Indicators of the economy’s health and outlook for trucking continue to remain strong. Here’s a roundup of trucking-related economic indicators from the most recent week:


DAT: DAT’s monthly measure of freight movement, the DAT Freight Index, showed a 17 percent increase from the same month last year, despite the seasonally based 15 percent drop from the month prior:


Van loads led the year-over-year increases with a 44 percent jump, followed by a 29 percent jump in reefer loads and a 13 percent increase in flatbed loads, DAT reports.

From the month prior, however, reefer was the only segment to see an uptick in freight volume, with an 8.6 percent increase. Van loads dropped 3.6 percent, while flatbed demand fell 34 percent.

Cass: Cass reported in its Cass Freight Index Report for November that the number of freight shipments fell 0.2 percent — the third drop since August.
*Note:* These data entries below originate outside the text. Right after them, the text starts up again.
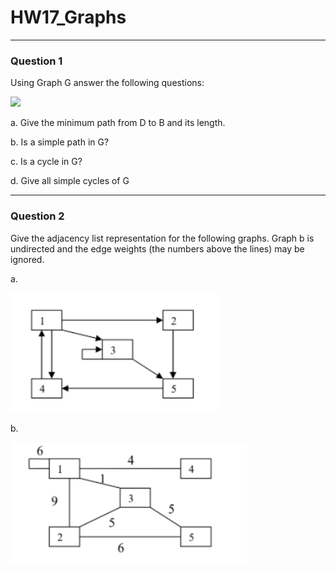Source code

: # HW17_Graphs
---
### Question 1

Using Graph G answer the following questions:

![](HW17_Graph_G.png)

a. Give the minimum path from D to B and its length. 

b. Is a simple path in G? 

c. Is a cycle in G? 

d. Give all simple cycles of G

---
### Question 2

Give the adjacency list representation for the following graphs. Graph b is undirected and the edge weights (the numbers above the lines) may be ignored.

a.

![](/assets/images/HW17_Q2a.png)

b.

![](/assets/images/HW17_Q2b.png)
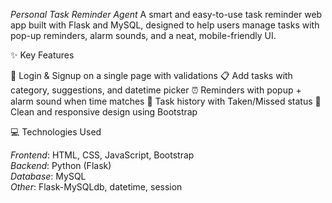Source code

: *Personal Task Reminder Agent*
A smart and easy-to-use task reminder web app built with Flask and MySQL, designed to help users manage tasks with pop-up reminders, alarm sounds, and a neat, mobile-friendly UI.

✨ Key Features

🔐 Login & Signup on a single page with validations
📋 Add tasks with category, suggestions, and datetime picker
⏰ Reminders with popup + alarm sound when time matches
📁 Task history with Taken/Missed status
📱 Clean and responsive design using Bootstrap

💻 Technologies Used

*Frontend*: HTML, CSS, JavaScript, Bootstrap  
*Backend*: Python (Flask)  
*Database*: MySQL  
*Other*: Flask-MySQLdb, datetime, session
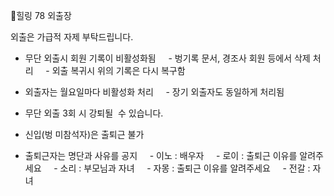 🌈힐링 78 외출장 

외출은 가급적 자제 부탁드립니다. 

- 무단 외출시 회원 기록이 비활성화됨
    - 벙기록 문서, 경조사 회원 등에서 삭제 처리
    - 외출 복귀시 위의 기록은 다시 복구함 

- 외출자는 월요일마다 비활성화 처리
    - 장기 외출자도 동일하게 처리됨 

- 무단 외출 3회 시 강퇴될  수 있습니다. 

- 신입(벙 미참석자)은 출퇴근 불가 

- 출퇴근자는 명단과 사유를 공지
    - 이노 : 배우자
    - 로이 : 출퇴근 이유를 알려주세요
    - 소리 : 부모님과 자녀
    - 자몽 : 출퇴근 이유를 알려주세요
    - 전갈 : 자녀

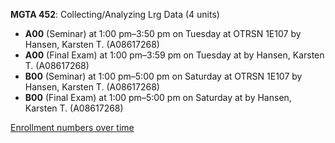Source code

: **MGTA 452**: Collecting/Analyzing Lrg Data (4 units)

- **A00** (Seminar) at 1:00 pm–3:50 pm on Tuesday at OTRSN 1E107 by Hansen, Karsten T. (A08617268)
- **A00** (Final Exam) at 1:00 pm–3:59 pm on Tuesday at   by Hansen, Karsten T. (A08617268)
- **B00** (Seminar) at 1:00 pm–5:00 pm on Saturday at OTRSN 1E107 by Hansen, Karsten T. (A08617268)
- **B00** (Final Exam) at 1:00 pm–5:00 pm on Saturday at   by Hansen, Karsten T. (A08617268)

[Enrollment numbers over time](./MGTA452.tsv)
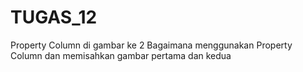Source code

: # TUGAS_12
Property Column di gambar ke 2 Bagaimana menggunakan Property Column dan memisahkan gambar pertama dan kedua
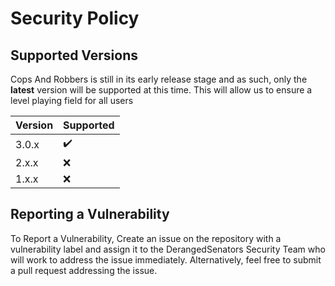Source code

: # Security Policy

## Supported Versions

Cops And Robbers is still in its early release stage and as such, only the **latest** version will be supported at this time.
This will allow us to ensure a level playing field for all users

| Version | Supported          |
| ------- | ------------------ |
| 3.0.x   | :heavy_check_mark: |
| 2.x.x   | :x:                |
| 1.x.x   | :x:                |

## Reporting a Vulnerability

To Report a Vulnerability, Create an issue on the repository with a vulnerability label and assign it to the DerangedSenators Security Team who will work to address the issue immediately.
Alternatively, feel free to submit a pull request addressing the issue. 
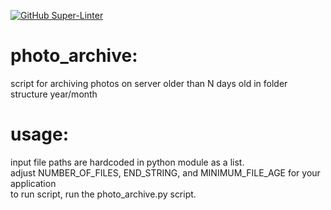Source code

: [![GitHub Super-Linter](https://github.com/cjkrolak/photo_archive/actions/workflows/superlinter.yml/badge.svg)](https://github.com/marketplace/actions/super-linter)

# photo_archive:
script for archiving photos on server older than N days old in folder structure year/month</br>

# usage:
input file paths are hardcoded in python module as a list.</br>
adjust NUMBER_OF_FILES, END_STRING, and MINIMUM_FILE_AGE for your application</br>
to run script, run the photo_archive.py script.</br>
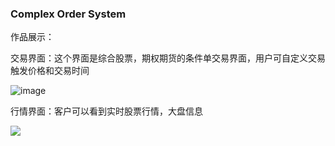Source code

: ﻿### Complex Order System

作品展示：


交易界面：这个界面是综合股票，期权期货的条件单交易界面，用户可自定义交易触发价格和交易时间


![image](http://lionelliang.github.io/pic/MFComplexTrading.png)


行情界面：客户可以看到实时股票行情，大盘信息


<img src="https://github.com/lionelliang/lionelliang.github.io/raw/master/pic/MFCTickShot.png" />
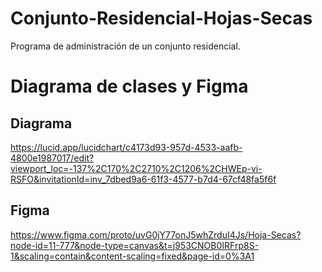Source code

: # Conjunto-Residencial-Hojas-Secas

Programa de administración de un conjunto residencial.

# Diagrama de clases y Figma

## Diagrama
https://lucid.app/lucidchart/c4173d93-957d-4533-aafb-4800e1987017/edit?viewport_loc=-137%2C170%2C2710%2C1206%2CHWEp-vi-RSFO&invitationId=inv_7dbed9a6-61f3-4577-b7d4-67cf48fa5f6f

## Figma
https://www.figma.com/proto/uvG0jY77onJ5whZrduI4Js/Hoja-Secas?node-id=11-777&node-type=canvas&t=j953CNOB0IRFrp8S-1&scaling=contain&content-scaling=fixed&page-id=0%3A1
The month-to-month drops, however, “are not cause for alarm,” Cass says in its report, pointing to big year-over-year upticks.

This November, shipments were 4.2 percent higher than the same month last year and is the “highest point on our shipments index since the Great Recession,” Cass reports.

The year as a whole has also been the best since the ‘08-’09 recession ended, Cass notes, calling the year’s indicators “good news for carriers.”

DOT: The Department of Transportation’s monthly freight report, the Freight Transportation Services Index, showed a 0.3 percent increase for October — pushing it to its fourth straight all-time high.

Trucking drove the October growth, the DOT notes.



DAT’s weekly Trendlines report shows that loads and rates both saw an uptick in the week following Thanksgiving. As noted in the graph above, van rates jumped 5 cents, flatbed loads rose 2 cents and reefer rates rose 4 cents.



FTR reported in its monthly Trucking Conditions Index that conditions for carriers remained “in very positive territory.” The index reading of 8.53 reflects growth in freight, rising rates and falling fuel costs. FTR says those conditions are expected to continue.

Capacity utilization will remain tight, though it has fallen from the 99 percent reached earlier this year.